Saiba mais em nosso artigo sobre Matriz de Criticidade e Método ABC.

Quais as melhores práticas de gestão de ativos?

As melhores práticas para uma boa gestão de ativos se resumem em 7 etapas:

  1. Ter cultura de que a máquina é um ativo que gera valor para a empresa;
  2. Fazer gestão da manutenção (ela não serve só para consertar, mas para prevenir falhas também); 
  3. Implementar um bom plano de gestão de manutenção;
  4. Escolher indicadores que mensuram e permitam uma boa gestão;
  5. Treinar periodicamente as equipes operacionais e de manutenção;
  6. Elaborar e revisar os procedimentos;
  7. Utilizar tecnologia no monitoramento (sensores e IoT).

O valor da informação na Gestão de Ativos.

Ter um plano de manutenção preditivo significa prevenir a deterioração de desempenhos dos ativos e altos custos de operação. Assim como, ter os menores riscos de falhas.

Porém, não basta ter os dados. É preciso organizá-los e acompanhar tudo que já foi feito. Somente assim será possível uma gestão de qualidade.

De que adianta saber as falhas que mais ocorrem, se não souber o momento de intervir?

Assim, os gestores precisam de ferramentas de monitoramento que coletem as informações dos equipamentos ou componentes, em tempo real.

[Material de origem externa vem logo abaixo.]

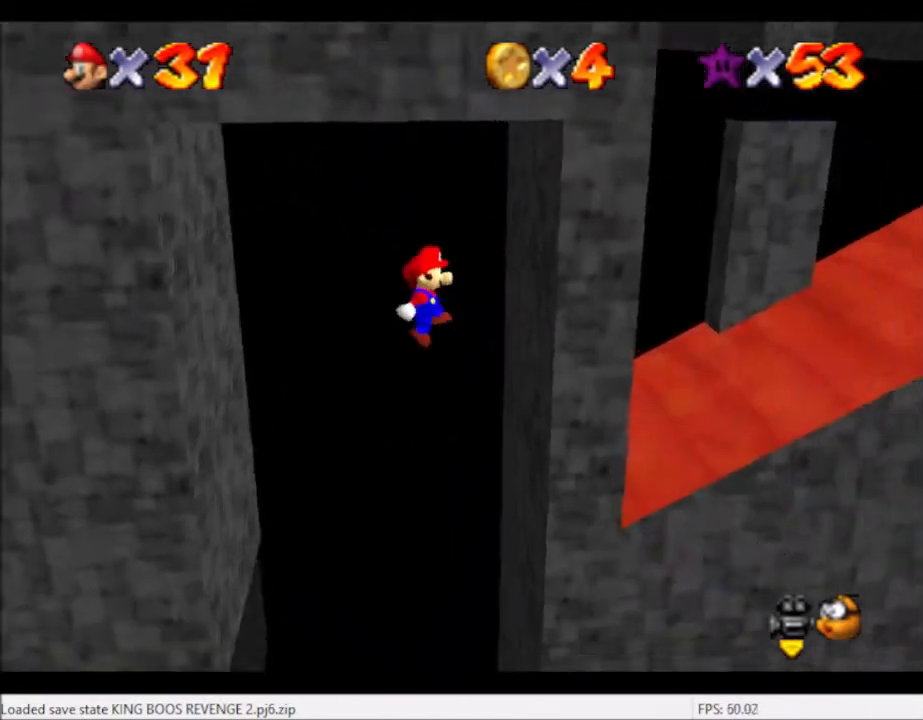
{"buttons": ["A"], "left_stick": "left", "right_stick": "center", "events": [[66, "left_stick", "up-right"], [200, "A", "up"], [267, "left_stick", "left"], [300, "A", "down"]]}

Mas antes disso, algumas ações são necessárias:

  • avaliar as condições dos ativos;
  • elaborar uma matriz de criticidade para cada equipamento (com prioridades)
  • ter um programa de manutenção preventiva;
  • documentar as ações;
  • programar os serviços de maneira automática e otimizada;
  • desenvolver uma base de dados dos ativos, com suas informações técnicas para acompanhar os serviços realizados;
  • investir em ferramentas de qualidade, processo e gestão.
  • usar tecnologia;

Gestão de ativos como valor estratégico.

Para que a gestão de ativos entregue valor, é preciso definir objetivos e indicadores-chave de desempenho dos ativos ou sistemas. Mas, para isso, devem estar subordinados à manutenção.

De modo que a gestão estratégica direcione para gestões compartilhadas. Ou seja, realizar em conjunto gestão financeira x de operações x e qualidade.

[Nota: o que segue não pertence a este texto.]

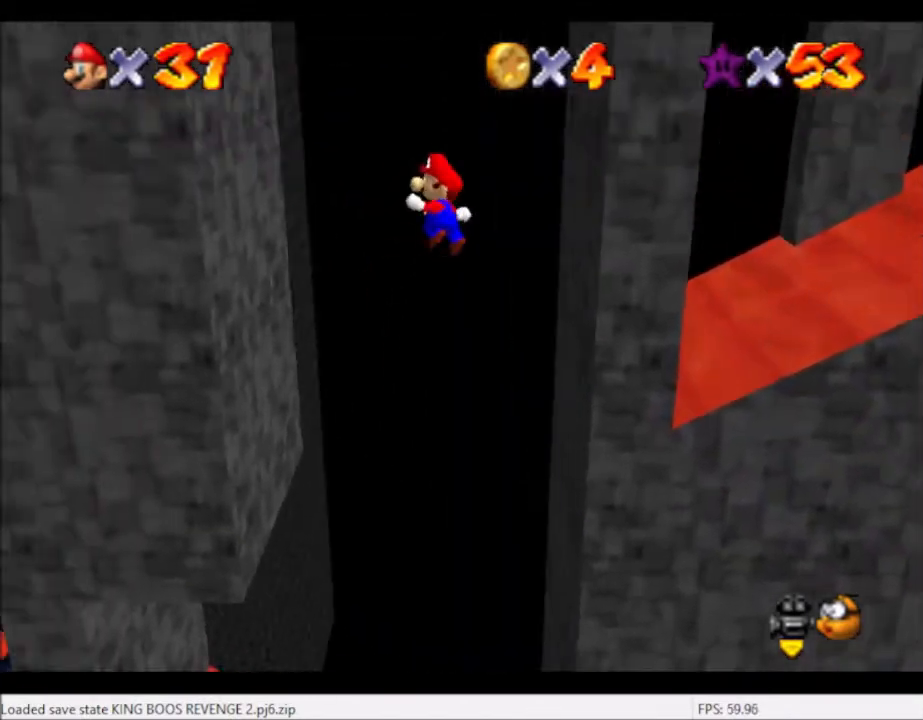
{"buttons": ["A"], "left_stick": "down-right", "right_stick": "center", "events": [[67, "A", "up"], [334, "left_stick", "center"], [434, "A", "down"], [434, "left_stick", "down-right"]]}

Como resultado, implica num compromisso de melhoria contínua na organização.

Porém, isso nem sempre é algo fácil de se alcançar com tantos departamentos envolvidos.

Uma saída para isso é buscar em um único parceiro o fornecimento de Produtos x Serviços de Preditiva x Planos de Gestão de Lubrificação.

Então, terá as técnicas aplicadas a seu favor. Ao final, conseguirá:

  • Subsídio para tomada de decisão de investimento em equipamentos ou ativos;
  • Melhores serviços e saídas de produção;
  • Redução de custos de capital em peças e de manutenção;
  • Aumento de segurança das pessoas e processos;
  • Aumento de disponibilidade do ativo;
  • Alinhamento a padrões mundiais de confiabilidade e economia circular.

A tecnologia para gestão dos ativos.

Para fecharmos o assunto sobre gestão de ativos na manutenção industrial, temos a tecnologia.

Seja no uso de software ou hardware, ela permite que os gestores tenham o maior número de informações sobre o desempenho de seus equipamentos.

Além disso, permite obter automaticamente os dados em tempo real. Dessa forma, consegue-se fazer uma gestão dinâmica.

Com plataformas de gerenciamento de ativos, os setores de manutenção têm o suporte para processamento e interpretação dos dados para garantir a integridade mecânica dos equipamentos.

Por exemplo, a tecnologia na gestão e controle de ativos em sistemas rotativos permite, por exemplo, a calcular o consumo de lubrificante, lubrificar na quantidade correta, analisar vibrações em rolamentos e mancais, aumento da temperatura de trabalho, prever falhas prematuras e registrar todo o histórico das análises.

Resumindo, gerenciar os ativos com uso de softwares e hardware é mais confiável e traz uma série de benefícios.